In listening to a political discussion this week (kind of hard to avoid these days…), I had a thought. If you want something to get done, then your something has to be noticed, discussed – it has to rise to a prominent place on the agenda. If there is no discussion, no “top of mind” thought, there will be very little action. Especially when a group/team/committee is involved in the process.
So, I thought about the new book coming out by Sheryl Sandberg, Lean In: Women, Work, and the Will to Lead. (It hits in March – I will present my synopsis of this book at the April First Friday Book Synopsis). Since it is not yet out, I have not yet read it. But I suspect it is going to say something like this: first, you have to be heard. And to be heard, you have to “lean in,” insert yourself into the conversation, so that you can not be “ignored.”

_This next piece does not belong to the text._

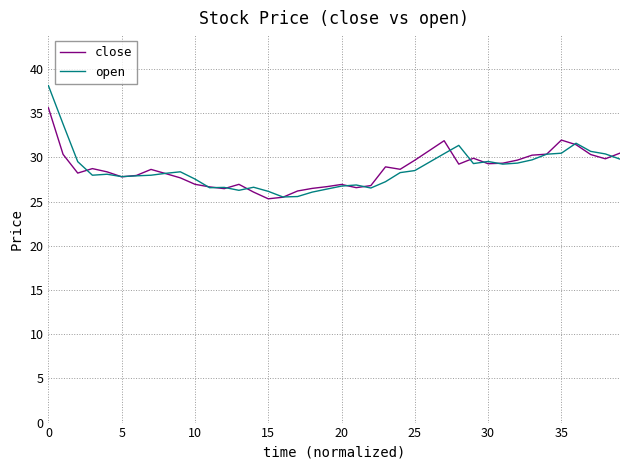

What is the maximum value for close?

35.6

I know that in an earlier book that I presented (I think the one by Mika Brzezinski, Knowing Your Value), I read a story about a woman who observed to Sheryl Sandberg that women in the audience simply did not even raise their hands to ask questions at an event she/Sandberg had just spoken at. And the young woman stated, “I learned to keep my hand up.” In other words, “I learned to keep at it, to speak up, to refuse to be ignored!”

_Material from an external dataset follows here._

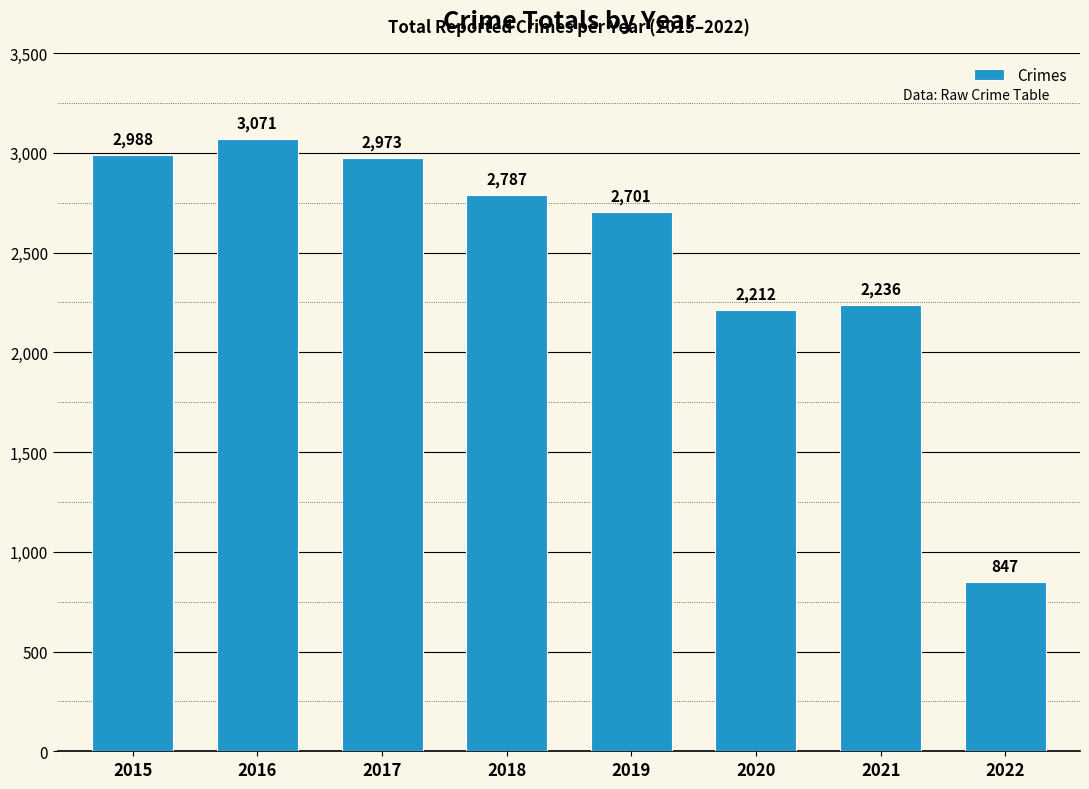

Count the number of categories in the chart.

8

So, think about the imagery – “lean in.” Imagine you are sitting around a conference table. You have something important to say. You have to lean in, command attention, speak up. In our presentation skills training, we call the sessions “Speak Up! Speak Out! Say it Well.” “Speak Up” is first because, until you speak up, you will be ignored.
So, whether you are introvert or extrovert, male or female, don’t forget the first rule of getting your ideas across: lean in, speak up, and refuse to be ignored.